EXCERPTED TEXT Start Marker

AddictologyIssue 3/2022
Scientific article
Publication Date
Published by / Citation
Gopalakrishnan, U., Sarkar, S., Balhara, Y. P. S., & Lal, R. (2022). Nature and course of clinician- and self-rated depressive features in persons with alcohol use disorders: A preliminary prospective study among men seeking treatment Adiktologie, 22(3), 204–212.
Partner Organisation
longitudinal studies

Nature and Course of Clinician and Self-Rated Depressive Features in Persons with Alcohol Use Disorders: A Preliminary Prospective Study among Men Seeking Treatment

INTRODUCTION: The trajectory and nature of depression in patients with alcohol use disorder as they enter treatment needs to be understood better. This study assessed the nature and course of depressive features among male patients with alcohol use disorder.

EXCERPTED TEXT End Marker
STORED DATA Start Marker

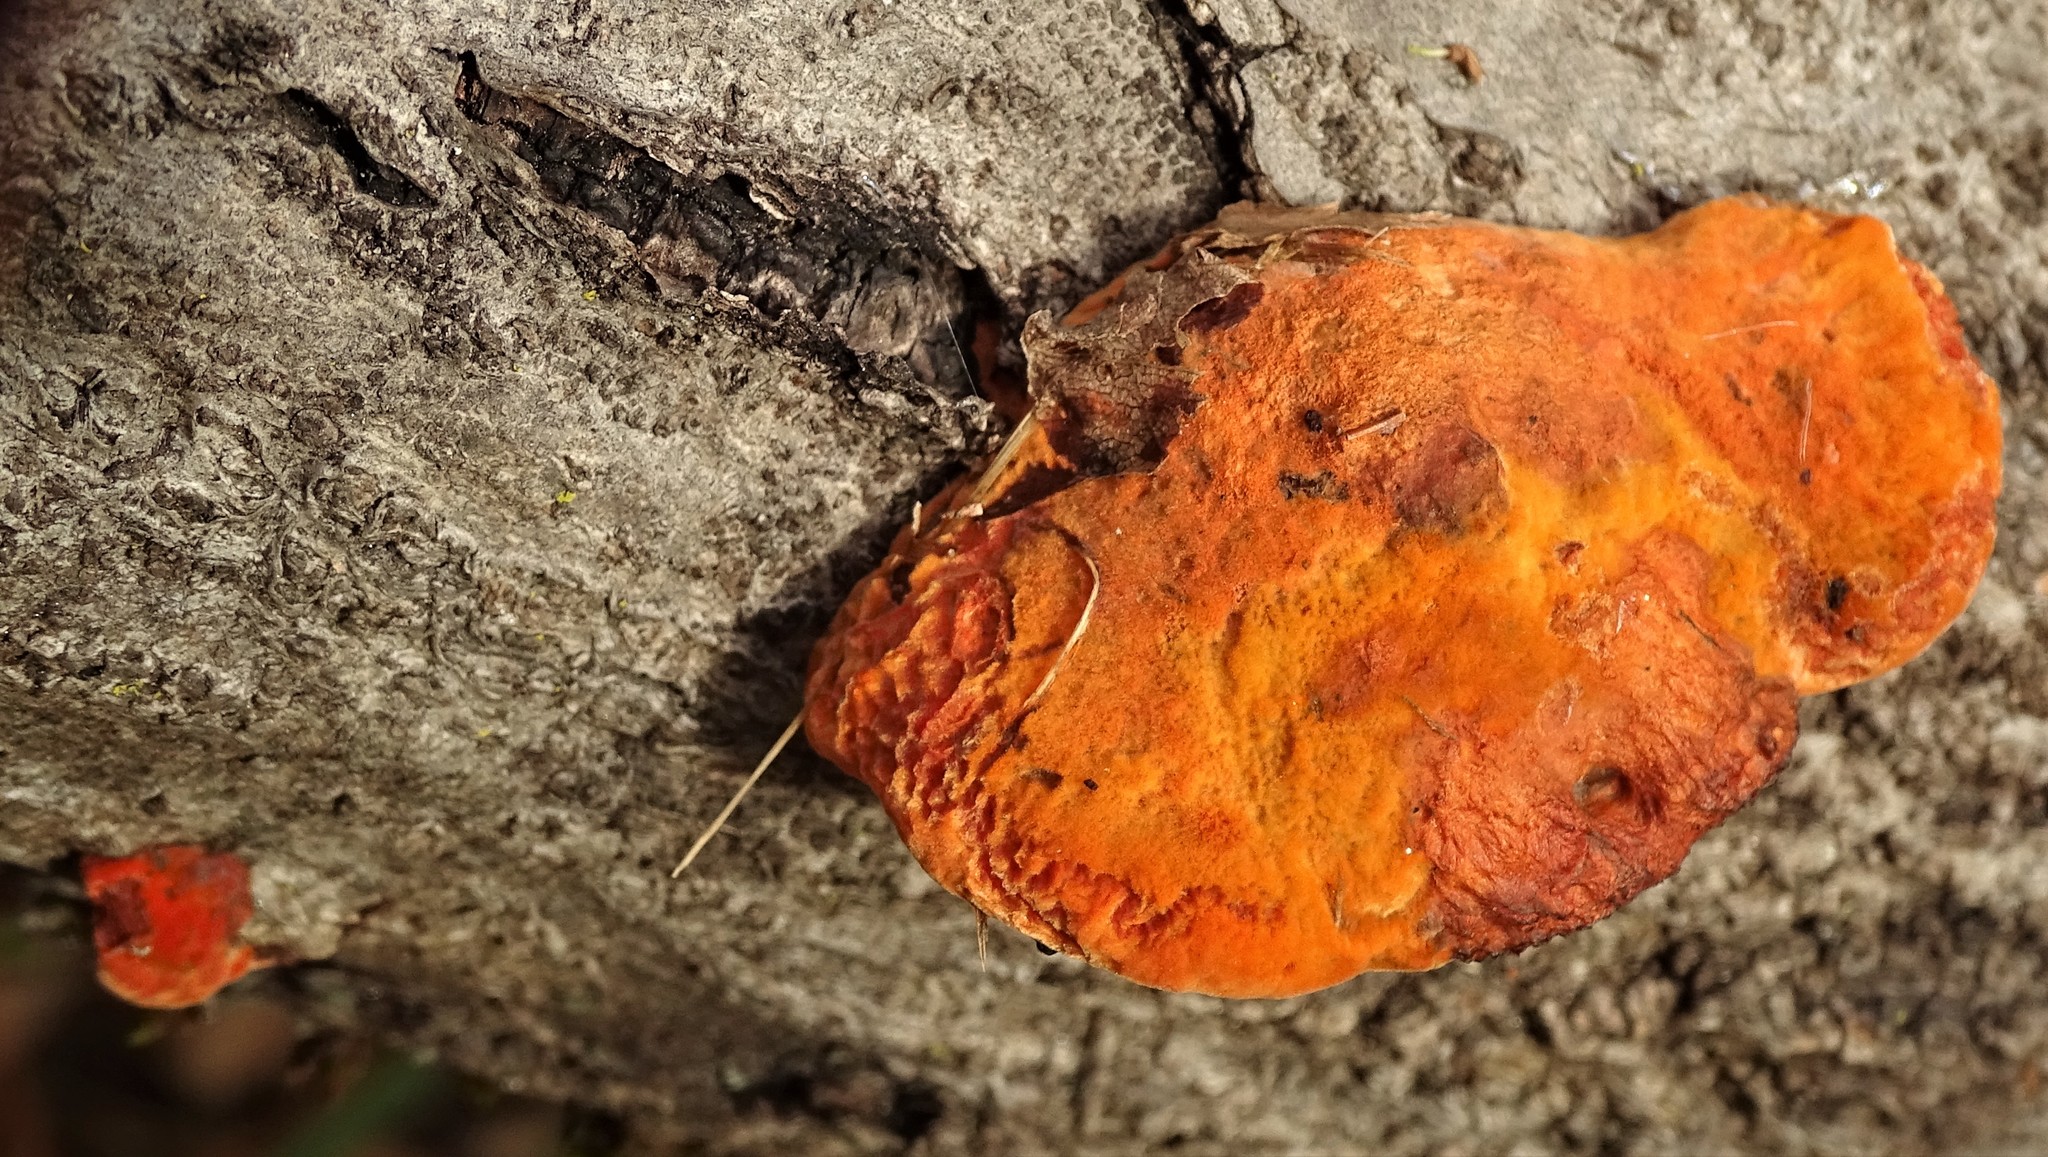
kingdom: Fungi
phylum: Basidiomycota
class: Agaricomycetes
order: Polyporales
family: Polyporaceae
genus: Trametes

STORED DATA End Marker

## QUESTIONS TO ANSWER
1. Answer these questions using the article page on depression in alcohol use disorder:
(a) On which pages of Adiktologie volume 22 does the article appear?
(b) Which author is named first in the citation?
(c) According to the introduction, which patients did the study assess?
2. Carry on the abstract on depressive features in alcohol use disorder, starting after its last sentence.

## RESPONSES TO THE EXERCISE
1.
(a) 204–212
(b) Gopalakrishnan, U.
(c) Male patients with alcohol use disorder

2.
METHODS: Adult male patients with alcohol use disorders seeking treatment at an addiction treatment facility were recruited. They were assessed for depressive features using the Hamilton Rating Scale for Depression (HRSD), a clinicianrated instrument, and the Inventory of Depressive Symptoms – Self Report (IDS-SR), a self-rated instrument. The Severity of Alcohol Dependence Questionnaire (SADQ) was used to ascertain the severity of their alcohol dependence. The study participants were followed up and reassessed at two weeks and four weeks after recruitment, and depressive features were assessed using HRSD and IDS-SR.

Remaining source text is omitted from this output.